━━━━━ LESETEXT
Hamburg

Wissenschaftsausschuss greift Uni-Tumulte bei Lucke auf

Hamburg (dpa/lno) - Der Wissenschaftsausschuss der Hamburgischen Bürgerschaft befasst sich heute mit den Tumulten rund um die Makroökonomik-Vorlesung des AfD-Mitbegründers Bernd Lucke an der Universität Hamburg. Konkret gehe es um die «Gewährleistung der Durchführung von Forschung und Lehre». Zu der Sitzung hat der Ausschussvorsitzende Daniel Oetzel (FDP) unter anderen Uni-Präsident Prof. Dieter Lenzen und Polizeipräsident Ralf Martin Meyer geladen. Auch ein Sachverständiger zum Hochschulrecht soll gehört werden.

Lucke war in diesem Semester an seinen Lehrstuhl für Volkswirtschaft zurückgekehrt, nachdem er nicht erneut in das Europäische Parlament eingezogen war. Die Störungen seiner beiden ersten Vorlesungen im Oktober hatten eine bundesweite Debatte über Meinungsfreiheit in Deutschland ausgelöst. Die beiden folgenden Vorlesungen konnte er unter Polizeischutz abhalten.
━━━━━━━━━━
### ZU ERLEDIGEN
Beantworte anhand der Meldung über den Wissenschaftsausschuss die folgenden Fragen:
(a) Wen hat der Ausschussvorsitzende Daniel Oetzel unter anderen zu der Sitzung geladen?
(b) An welchen Lehrstuhl war Lucke in diesem Semester zurückgekehrt?
(c) Unter welchem Schutz konnte Lucke die beiden folgenden Vorlesungen abhalten?
━━━━━ BEREITGESTELLTE DATEN
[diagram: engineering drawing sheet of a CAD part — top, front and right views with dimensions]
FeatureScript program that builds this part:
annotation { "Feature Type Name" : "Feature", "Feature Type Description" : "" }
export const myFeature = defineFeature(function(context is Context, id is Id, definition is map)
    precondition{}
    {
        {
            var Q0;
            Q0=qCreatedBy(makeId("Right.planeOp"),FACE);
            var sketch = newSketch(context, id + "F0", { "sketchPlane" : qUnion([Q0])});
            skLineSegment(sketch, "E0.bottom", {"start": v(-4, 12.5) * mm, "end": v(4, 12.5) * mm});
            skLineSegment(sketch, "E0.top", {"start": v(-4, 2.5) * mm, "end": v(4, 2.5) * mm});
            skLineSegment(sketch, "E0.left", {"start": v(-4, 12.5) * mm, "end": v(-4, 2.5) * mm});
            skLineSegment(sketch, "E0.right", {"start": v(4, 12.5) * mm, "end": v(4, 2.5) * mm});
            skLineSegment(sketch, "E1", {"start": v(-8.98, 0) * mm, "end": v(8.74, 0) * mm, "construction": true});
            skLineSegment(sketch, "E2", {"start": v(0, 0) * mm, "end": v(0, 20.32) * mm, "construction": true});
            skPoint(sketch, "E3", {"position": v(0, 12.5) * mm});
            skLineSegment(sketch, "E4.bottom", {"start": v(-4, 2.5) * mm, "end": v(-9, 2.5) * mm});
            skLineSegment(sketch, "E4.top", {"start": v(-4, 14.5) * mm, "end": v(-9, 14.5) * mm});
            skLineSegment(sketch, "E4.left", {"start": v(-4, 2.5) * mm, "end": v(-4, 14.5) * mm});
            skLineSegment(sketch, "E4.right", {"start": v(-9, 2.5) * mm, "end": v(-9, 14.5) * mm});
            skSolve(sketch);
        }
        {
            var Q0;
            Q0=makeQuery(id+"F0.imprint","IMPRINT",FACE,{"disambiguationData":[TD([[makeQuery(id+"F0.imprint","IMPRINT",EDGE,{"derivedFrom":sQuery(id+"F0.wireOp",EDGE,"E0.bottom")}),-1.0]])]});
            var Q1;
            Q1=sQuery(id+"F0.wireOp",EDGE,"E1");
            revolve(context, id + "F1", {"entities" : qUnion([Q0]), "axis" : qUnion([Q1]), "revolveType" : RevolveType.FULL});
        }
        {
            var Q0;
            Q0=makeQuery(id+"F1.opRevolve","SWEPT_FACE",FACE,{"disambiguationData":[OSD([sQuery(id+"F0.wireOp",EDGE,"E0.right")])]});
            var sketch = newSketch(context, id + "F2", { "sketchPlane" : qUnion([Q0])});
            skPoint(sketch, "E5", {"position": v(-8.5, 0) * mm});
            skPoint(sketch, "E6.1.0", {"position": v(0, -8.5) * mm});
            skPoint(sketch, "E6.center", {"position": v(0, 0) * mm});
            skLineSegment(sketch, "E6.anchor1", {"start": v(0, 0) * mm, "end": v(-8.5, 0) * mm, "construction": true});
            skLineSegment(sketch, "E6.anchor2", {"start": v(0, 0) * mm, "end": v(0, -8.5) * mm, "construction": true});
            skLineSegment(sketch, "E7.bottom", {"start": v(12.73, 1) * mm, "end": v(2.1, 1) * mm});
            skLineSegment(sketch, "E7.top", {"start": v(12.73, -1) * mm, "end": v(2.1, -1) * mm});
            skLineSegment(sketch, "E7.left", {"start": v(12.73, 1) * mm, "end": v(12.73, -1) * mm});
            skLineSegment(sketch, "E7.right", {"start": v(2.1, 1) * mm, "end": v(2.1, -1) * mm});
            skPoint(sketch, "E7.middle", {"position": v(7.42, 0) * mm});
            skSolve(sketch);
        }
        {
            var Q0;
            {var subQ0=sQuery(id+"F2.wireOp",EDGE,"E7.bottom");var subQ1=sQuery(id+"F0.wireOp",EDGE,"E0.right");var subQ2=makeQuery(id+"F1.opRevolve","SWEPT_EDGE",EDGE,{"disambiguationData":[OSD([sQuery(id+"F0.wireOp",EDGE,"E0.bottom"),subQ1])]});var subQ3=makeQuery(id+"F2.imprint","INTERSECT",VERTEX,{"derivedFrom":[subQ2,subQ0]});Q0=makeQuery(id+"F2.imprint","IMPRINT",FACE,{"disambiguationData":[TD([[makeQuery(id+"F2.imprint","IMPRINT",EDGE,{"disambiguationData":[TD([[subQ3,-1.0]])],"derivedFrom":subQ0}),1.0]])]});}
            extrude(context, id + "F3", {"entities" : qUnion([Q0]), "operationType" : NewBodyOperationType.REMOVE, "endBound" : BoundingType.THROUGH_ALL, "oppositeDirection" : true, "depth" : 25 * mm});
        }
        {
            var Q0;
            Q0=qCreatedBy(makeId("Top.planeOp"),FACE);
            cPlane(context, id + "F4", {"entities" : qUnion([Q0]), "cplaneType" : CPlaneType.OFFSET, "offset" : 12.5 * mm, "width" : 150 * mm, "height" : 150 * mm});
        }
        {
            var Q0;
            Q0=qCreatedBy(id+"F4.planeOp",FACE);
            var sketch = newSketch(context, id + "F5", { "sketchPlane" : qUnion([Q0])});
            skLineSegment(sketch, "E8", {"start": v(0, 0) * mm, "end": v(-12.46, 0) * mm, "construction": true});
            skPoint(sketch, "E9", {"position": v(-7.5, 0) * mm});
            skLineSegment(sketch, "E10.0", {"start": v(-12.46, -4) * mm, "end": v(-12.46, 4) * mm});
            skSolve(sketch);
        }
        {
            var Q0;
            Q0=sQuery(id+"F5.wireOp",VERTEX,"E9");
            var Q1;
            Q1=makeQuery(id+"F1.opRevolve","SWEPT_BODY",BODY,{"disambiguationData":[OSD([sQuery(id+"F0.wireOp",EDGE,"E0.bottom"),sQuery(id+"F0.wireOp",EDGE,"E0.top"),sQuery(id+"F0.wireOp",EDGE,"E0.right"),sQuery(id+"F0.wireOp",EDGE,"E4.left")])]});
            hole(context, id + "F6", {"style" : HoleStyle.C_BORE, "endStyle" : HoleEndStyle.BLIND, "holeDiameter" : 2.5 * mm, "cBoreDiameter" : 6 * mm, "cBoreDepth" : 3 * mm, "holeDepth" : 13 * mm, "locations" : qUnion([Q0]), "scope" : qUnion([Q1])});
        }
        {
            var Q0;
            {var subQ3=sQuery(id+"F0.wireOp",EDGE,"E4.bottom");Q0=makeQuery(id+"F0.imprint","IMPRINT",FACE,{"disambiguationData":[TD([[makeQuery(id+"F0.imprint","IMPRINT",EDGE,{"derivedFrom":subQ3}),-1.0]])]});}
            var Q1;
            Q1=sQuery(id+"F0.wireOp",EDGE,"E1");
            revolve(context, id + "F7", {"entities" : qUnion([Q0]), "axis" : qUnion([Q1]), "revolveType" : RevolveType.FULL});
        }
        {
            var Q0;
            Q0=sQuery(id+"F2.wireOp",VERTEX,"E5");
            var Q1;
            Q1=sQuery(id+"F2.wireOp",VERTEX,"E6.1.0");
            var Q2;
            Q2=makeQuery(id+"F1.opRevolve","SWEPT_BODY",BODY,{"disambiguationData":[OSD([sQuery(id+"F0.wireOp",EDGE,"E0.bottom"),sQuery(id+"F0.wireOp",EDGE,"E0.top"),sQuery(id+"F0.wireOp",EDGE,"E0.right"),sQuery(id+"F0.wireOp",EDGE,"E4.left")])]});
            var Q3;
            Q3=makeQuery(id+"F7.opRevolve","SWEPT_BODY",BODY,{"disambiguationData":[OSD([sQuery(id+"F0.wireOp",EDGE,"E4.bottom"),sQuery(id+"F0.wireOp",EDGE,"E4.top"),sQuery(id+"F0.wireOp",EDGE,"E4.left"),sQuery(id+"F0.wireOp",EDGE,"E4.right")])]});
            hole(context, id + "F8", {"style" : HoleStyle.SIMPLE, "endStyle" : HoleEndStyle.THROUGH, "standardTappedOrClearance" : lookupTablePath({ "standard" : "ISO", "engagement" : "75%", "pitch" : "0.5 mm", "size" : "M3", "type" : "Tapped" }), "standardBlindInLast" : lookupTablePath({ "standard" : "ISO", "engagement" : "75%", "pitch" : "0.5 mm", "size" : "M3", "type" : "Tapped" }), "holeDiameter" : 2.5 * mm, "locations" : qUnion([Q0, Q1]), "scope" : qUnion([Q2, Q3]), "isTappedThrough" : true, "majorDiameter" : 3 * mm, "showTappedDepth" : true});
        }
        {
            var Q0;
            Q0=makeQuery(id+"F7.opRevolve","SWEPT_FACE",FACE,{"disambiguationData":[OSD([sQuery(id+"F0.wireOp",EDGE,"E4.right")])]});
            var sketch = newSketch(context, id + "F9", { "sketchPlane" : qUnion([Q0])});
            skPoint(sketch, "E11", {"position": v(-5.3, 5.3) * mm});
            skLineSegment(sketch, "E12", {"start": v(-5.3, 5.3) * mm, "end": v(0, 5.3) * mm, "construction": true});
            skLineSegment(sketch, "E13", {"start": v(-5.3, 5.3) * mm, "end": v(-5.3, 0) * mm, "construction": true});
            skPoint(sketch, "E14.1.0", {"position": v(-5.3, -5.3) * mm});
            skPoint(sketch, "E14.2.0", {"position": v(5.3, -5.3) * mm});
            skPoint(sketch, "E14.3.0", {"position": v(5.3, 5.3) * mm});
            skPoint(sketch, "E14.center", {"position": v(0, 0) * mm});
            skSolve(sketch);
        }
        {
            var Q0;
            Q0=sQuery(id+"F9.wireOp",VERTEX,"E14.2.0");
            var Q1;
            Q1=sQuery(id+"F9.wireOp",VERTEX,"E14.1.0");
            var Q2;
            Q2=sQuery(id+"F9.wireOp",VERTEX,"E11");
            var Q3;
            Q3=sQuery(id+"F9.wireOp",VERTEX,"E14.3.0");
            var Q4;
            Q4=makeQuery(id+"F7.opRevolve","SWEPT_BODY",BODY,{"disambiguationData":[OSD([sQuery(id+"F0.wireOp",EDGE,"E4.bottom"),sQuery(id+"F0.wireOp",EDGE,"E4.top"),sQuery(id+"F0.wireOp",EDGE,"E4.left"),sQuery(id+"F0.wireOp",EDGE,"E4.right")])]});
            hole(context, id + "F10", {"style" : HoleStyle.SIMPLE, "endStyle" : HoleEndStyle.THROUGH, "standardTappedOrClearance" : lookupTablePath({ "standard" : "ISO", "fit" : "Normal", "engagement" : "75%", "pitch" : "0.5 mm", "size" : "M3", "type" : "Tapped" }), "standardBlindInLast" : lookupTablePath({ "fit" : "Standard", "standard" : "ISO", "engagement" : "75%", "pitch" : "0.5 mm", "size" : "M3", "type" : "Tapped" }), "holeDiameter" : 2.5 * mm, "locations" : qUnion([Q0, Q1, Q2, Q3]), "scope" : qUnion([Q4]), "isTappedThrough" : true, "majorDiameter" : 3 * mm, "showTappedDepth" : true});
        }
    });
━━━━━━━━━━
### ANTWORT
(a) Er hat unter anderen Uni-Präsident Prof. Dieter Lenzen und Polizeipräsident Ralf Martin Meyer geladen.
(b) Er war an seinen Lehrstuhl für Volkswirtschaft zurückgekehrt.
(c) Er konnte sie unter Polizeischutz abhalten.